We do it because women aren’t considered to be “compromising” or “meeting people halfway” until we’ve already let the other side win. We do it because, as Andrea Dworkin put it, “the first tenet of male-supremacist ideology is that men have this self and that women must, by definition, lack it”.
If female inner lives were granted the same value as male ones, we would see that when a woman refuses to call her rapist by the pronouns he demands, she is not withholding a human right, but withholding a service which she should never have been asked to perform in the first place. That she performs it most of the time does not make it something that she naturally owes to anyone. Deferring to other people’s perceptions is never a low-cost activity. It’s just that most of the time, other than in the most extreme situations, the cost of not complying has been made higher than the cost of complying.
It is particularly galling about this form of coercion that whenever evidence emerges that women are not in fact comfortable with it, they are cast as liars or hypocrites for having ever pretended they were. For instance, in a blogpost for Verso that seeks to shame feminists who wish to protect single-sex spaces, Lorna Finlayson, Katherine Jenkins and Rosie Worsdale ask whether there is a “tacit assumption that trans women are not (‘really’) women, and hence not a population which feminism needs to represent”:
If so, it would certainly be good to have this claim out in the open, since feminist opponents of inclusivity sometimes claim either to regard trans women as women or to be “agnostic” on that issue.
Would it really be good to have this “out in the open”? Haven’t we been told that being honest about sex differences is wilful cruelty? That the only reason we could have for not keeping our thoughts to ourselves couldn’t possibly be political consistency, but a desire to make others feel bad? If you are going to emotionally blackmail people into repeating your catechisms, it is a bit rich to then think “but they were lying the whole time!” is any sort of gotcha.
It reinforces the view that the accuser, not the accused, is morally flawed
It reminds me of the way in which a woman will try to be nice to a man who is harassing her. She will smile; she will be polite; she will ask herself “what’s the point in offending him?” Eventually, however, there will come a point where she needs to assert her boundaries, whereupon her harasser will accuse her of leading him on. Even if he knows her “niceness” was coerced, he will deem it hypocritical. She should have been honest with him! Even if five minutes earlier, he would have claimed that a smile — or a pronoun — costs her nothing at all.
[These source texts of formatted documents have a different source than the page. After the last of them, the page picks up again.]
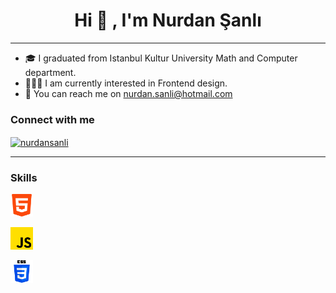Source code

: 
<!-- @import "[TOC]" {cmd="toc" depthFrom=1 depthTo=6 orderedList=false} -->

<!-- code_chunk_output -->



<!-- /code_chunk_output -->
<h1 align="center">Hi 👋 , I'm Nurdan Şanlı</h1>
 <hr/>

- 🎓 I graduated from Istanbul Kultur University Math and Computer department.
- 👩🏻‍💻 I am currently interested in Frontend design.
- 💌 You can reach me on [nurdan.sanli@hotmail.com](mailto:nurdan.sanli@hotmail.com)

<h3 align="left">Connect with me</h3>
<p align="left">

<a href="https://www.linkedin.com/in/nurdansanli/" target="blank"><img align="center" src="https://raw.githubusercontent.com/rahuldkjain/github-profile-readme-generator/master/src/images/icons/Social/linked-in-alt.svg" alt="nurdansanli" height="30" width="40" /></a>

 <hr/>

<h3 align="left">Skills</h3>
<p align="left">
<img src="image/html-5.png" width="36" height="36" alt="HTML" /></a>

<a href="https://www.javascript.com/" target="_blank" rel="noreferrer"><img  src="image/js.png" width="36" height="36" alt="Javascript" /></a>

<img  src="image/css-3.png" width="36" height="36" alt="Css" /></a>




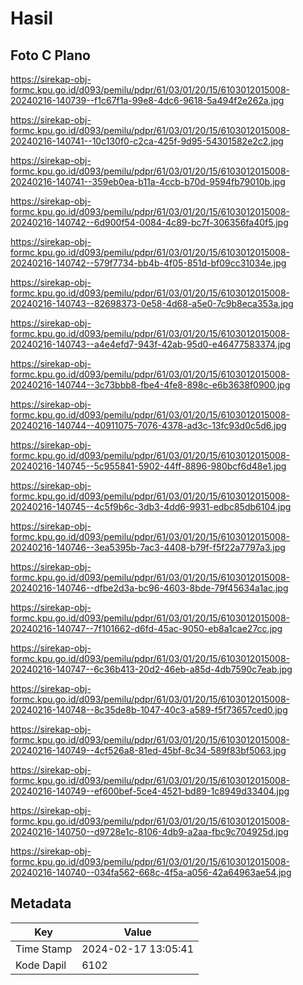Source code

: # Hasil

## Foto C Plano

https://sirekap-obj-formc.kpu.go.id/d093/pemilu/pdpr/61/03/01/20/15/6103012015008-20240216-140739--f1c67f1a-99e8-4dc6-9618-5a494f2e262a.jpg

https://sirekap-obj-formc.kpu.go.id/d093/pemilu/pdpr/61/03/01/20/15/6103012015008-20240216-140741--10c130f0-c2ca-425f-9d95-54301582e2c2.jpg

https://sirekap-obj-formc.kpu.go.id/d093/pemilu/pdpr/61/03/01/20/15/6103012015008-20240216-140741--359eb0ea-b11a-4ccb-b70d-9594fb79010b.jpg

https://sirekap-obj-formc.kpu.go.id/d093/pemilu/pdpr/61/03/01/20/15/6103012015008-20240216-140742--6d900f54-0084-4c89-bc7f-306356fa40f5.jpg

https://sirekap-obj-formc.kpu.go.id/d093/pemilu/pdpr/61/03/01/20/15/6103012015008-20240216-140742--579f7734-bb4b-4f05-851d-bf09cc31034e.jpg

https://sirekap-obj-formc.kpu.go.id/d093/pemilu/pdpr/61/03/01/20/15/6103012015008-20240216-140743--82698373-0e58-4d68-a5e0-7c9b8eca353a.jpg

https://sirekap-obj-formc.kpu.go.id/d093/pemilu/pdpr/61/03/01/20/15/6103012015008-20240216-140743--a4e4efd7-943f-42ab-95d0-e46477583374.jpg

https://sirekap-obj-formc.kpu.go.id/d093/pemilu/pdpr/61/03/01/20/15/6103012015008-20240216-140744--3c73bbb8-fbe4-4fe8-898c-e6b3638f0900.jpg

https://sirekap-obj-formc.kpu.go.id/d093/pemilu/pdpr/61/03/01/20/15/6103012015008-20240216-140744--40911075-7076-4378-ad3c-13fc93d0c5d6.jpg

https://sirekap-obj-formc.kpu.go.id/d093/pemilu/pdpr/61/03/01/20/15/6103012015008-20240216-140745--5c955841-5902-44ff-8896-980bcf6d48e1.jpg

https://sirekap-obj-formc.kpu.go.id/d093/pemilu/pdpr/61/03/01/20/15/6103012015008-20240216-140745--4c5f9b6c-3db3-4dd6-9931-edbc85db6104.jpg

https://sirekap-obj-formc.kpu.go.id/d093/pemilu/pdpr/61/03/01/20/15/6103012015008-20240216-140746--3ea5395b-7ac3-4408-b79f-f5f22a7797a3.jpg

https://sirekap-obj-formc.kpu.go.id/d093/pemilu/pdpr/61/03/01/20/15/6103012015008-20240216-140746--dfbe2d3a-bc96-4603-8bde-79f45634a1ac.jpg

https://sirekap-obj-formc.kpu.go.id/d093/pemilu/pdpr/61/03/01/20/15/6103012015008-20240216-140747--7f101662-d6fd-45ac-9050-eb8a1cae27cc.jpg

https://sirekap-obj-formc.kpu.go.id/d093/pemilu/pdpr/61/03/01/20/15/6103012015008-20240216-140747--6c36b413-20d2-46eb-a85d-4db7590c7eab.jpg

https://sirekap-obj-formc.kpu.go.id/d093/pemilu/pdpr/61/03/01/20/15/6103012015008-20240216-140748--8c35de8b-1047-40c3-a589-f5f73657ced0.jpg

https://sirekap-obj-formc.kpu.go.id/d093/pemilu/pdpr/61/03/01/20/15/6103012015008-20240216-140749--4cf526a8-81ed-45bf-8c34-589f83bf5063.jpg

https://sirekap-obj-formc.kpu.go.id/d093/pemilu/pdpr/61/03/01/20/15/6103012015008-20240216-140749--ef600bef-5ce4-4521-bd89-1c8949d33404.jpg

https://sirekap-obj-formc.kpu.go.id/d093/pemilu/pdpr/61/03/01/20/15/6103012015008-20240216-140750--d9728e1c-8106-4db9-a2aa-fbc9c704925d.jpg

https://sirekap-obj-formc.kpu.go.id/d093/pemilu/pdpr/61/03/01/20/15/6103012015008-20240216-140740--034fa562-668c-4f5a-a056-42a64963ae54.jpg


## Metadata

| Key        | Value               |
| ---------- | ------------------- |
| Time Stamp | 2024-02-17 13:05:41 |
| Kode Dapil | 6102                |



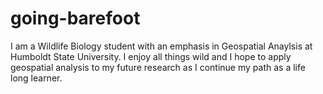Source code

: # going-barefoot

I am a Wildlife Biology student with an emphasis in Geospatial Anaylsis at Humboldt State University.
I enjoy all things wild and I hope to apply geospatial analysis to my future research as I continue my 
path as a life long learner.
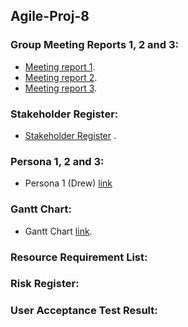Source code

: 
## __Agile-Proj-8__
### Group Meeting Reports 1, 2 and 3:
- [Meeting report 1](https://docs.google.com/document/d/1O-OwQLU_UAsmS6hOvdzC6CcWkiHUeZhi/edit?usp=sharing&ouid=117044796884660561893&rtpof=true&sd=true).
- [Meeting report 2](https://docs.google.com/document/d/1e2SyTeOGXm2sh9n_yRqnGbnCzptnsL48/edit?usp=sharing&ouid=117044796884660561893&rtpof=true&sd=true).
- [Meeting report 3](https://docs.google.com/document/d/1AO4PwI_uXE_Ka_dZCWzpyfOS9ibNRxCC/edit?usp=sharing&ouid=117044796884660561893&rtpof=true&sd=true).
### Stakeholder Register:
- [Stakeholder Register](https://docs.google.com/document/d/1evM5iGfDYtENU8ol7J256PqZXMwiBqF5/edit?usp=sharing&ouid=117044796884660561893&rtpof=true&sd=true) .
### Persona 1, 2 and 3:
- Persona 1 (Drew) [link](https://1drv.ms/w/s!AnQfUFBxnnvIgxUPoMc_tXluhvSj?e=yfKsti)
### Gantt Chart:
- Gantt Chart [link](https://1drv.ms/w/s!AnQfUFBxnnvIgdFDQA03Jxu2D4G0aw?e=QMpDx6).
### Resource Requirement List:
### Risk Register:
### User Acceptance Test Result:
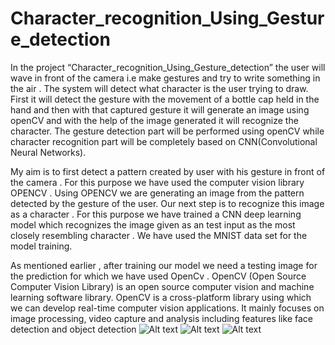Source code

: # Character_recognition_Using_Gesture_detection
In the project “Character_recognition_Using_Gesture_detection” the user will wave in front of the camera i.e make gestures and try to write something in the air . The system will detect what character is the user trying to draw. First it will detect the gesture with the movement of a bottle cap held in the hand and then with that captured gesture it will generate an image using openCV and with the help of the image generated it will recognize the character. The gesture detection part will be performed using openCV while character recognition part will be completely based on CNN(Convolutional Neural Networks).



My aim is to first detect a pattern created by user with his gesture in front of the camera . For this purpose we have used the computer vision library OPENCV . Using OPENCV we are generating an image from the pattern detected by the gesture of the user. Our next step is to recognize this image as a character . For this purpose we have trained a CNN deep learning model which recognizes the image given as an test input as the most closely resembling character . We have used the MNIST data set for the model training.



As mentioned earlier , after training our model we need a testing image for the prediction for which we have used OpenCv . OpenCV (Open Source Computer Vision Library) is an open source computer vision and machine learning software library. OpenCV is a cross-platform library using which we can develop real-time computer vision applications. It mainly focuses on image processing, video capture and analysis including features like face detection and object detection
![Alt text](Sample1.png)
![Alt text](/relative/path/to/sample2.jpg?raw=true "Sample2")
![Alt text](/relative/path/to/sample3.jpg?raw=true "Sample3")
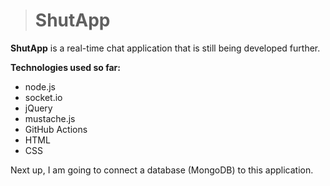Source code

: ># ShutApp

**ShutApp** is a real-time chat application that is still being developed further.

**Technologies used so far:**
- node.js
- socket.io
- jQuery
- mustache.js
- GitHub Actions
- HTML
- CSS

Next up, I am going to connect a database (MongoDB) to this application.
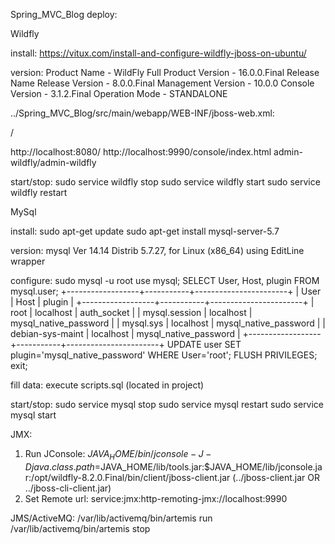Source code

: Spring_MVC_Blog deploy:

Wildfly

install: https://vitux.com/install-and-configure-wildfly-jboss-on-ubuntu/

version:
Product Name - WildFly Full
Product Version - 16.0.0.Final
Release Name
Release Version - 8.0.0.Final
Management Version - 10.0.0
Console Version - 3.1.2.Final
Operation Mode - STANDALONE


../Spring_MVC_Blog/src/main/webapp/WEB-INF/jboss-web.xml:
<?xml version="1.0" encoding="UTF-8"?>
<jboss-web>
    <context-root>/</context-root>
</jboss-web>

http://localhost:8080/
http://localhost:9990/console/index.html admin-wildfly/admin-wildfly

start/stop:
sudo service wildfly stop
sudo service wildfly start
sudo service wildfly restart

MySql

install:
sudo apt-get update
sudo apt-get install mysql-server-5.7

version:
mysql  Ver 14.14 Distrib 5.7.27, for Linux (x86_64) using  EditLine wrapper

configure:
sudo mysql -u root
use mysql;
SELECT User, Host, plugin FROM mysql.user;
+------------------+-----------+-----------------------+
| User             | Host      | plugin                |
+------------------+-----------+-----------------------+
| root             | localhost | auth_socket           |
| mysql.session    | localhost | mysql_native_password |
| mysql.sys        | localhost | mysql_native_password |
| debian-sys-maint | localhost | mysql_native_password |
+------------------+-----------+-----------------------+
UPDATE user SET plugin='mysql_native_password' WHERE User='root';
FLUSH PRIVILEGES;
exit;

fill data:
execute scripts.sql (located in project)

start/stop:
sudo service mysql stop
sudo service mysql restart
sudo service mysql start

JMX:
1. Run JConsole:
$JAVA_HOME/bin/jconsole -J-Djava.class.path=$JAVA_HOME/lib/tools.jar:$JAVA_HOME/lib/jconsole.jar:/opt/wildfly-8.2.0.Final/bin/client/jboss-client.jar
(../jboss-client.jar OR ../jboss-cli-client.jar)
2. Set Remote url:
service:jmx:http-remoting-jmx://localhost:9990

JMS/ActiveMQ:
/var/lib/activemq/bin/artemis run
/var/lib/activemq/bin/artemis stop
When women endorse other people’s realities as an act of kindness, all the latter perceive is that this is now “the reality” — the only one that matters. Hence any future deviation from it is proof either that women are dishonest or that we are cruel. We might have been having our own personal experiences of the world the whole time, but that is simply not taken into account.
It should hardly need saying that this maps onto patriarchal attitudes towards sexual violence (what could he have “reasonably” taken for consent?). Women cannot trust in any legal system that already views the perceptions of potential victims as secondary. It doesn’t even matter which pronouns the accused uses; if they are the same ones his victim would use, that would only be a coincidence. Nor does it matter that Kourakis has now responded to Rowling by asserting, somewhat vaguely, that “a victim of crime would never be asked to address an accused person in a way which caused the victim distress”. This would seem to imply, not that sexual assault victims have valid perceptions, too, but that some victims may be so damaged as to be exempt from the lofty standards everyone else is expected to follow. If anything, this reinforces the view that the accuser, not the accused, is morally flawed and lacking in credibility by default.
It’s a terrible starting point for the pursuit of justice, and for any broader attempt to address the politics of sexual violence. Those who cannot see this are in no position to lecture others on matters of respect.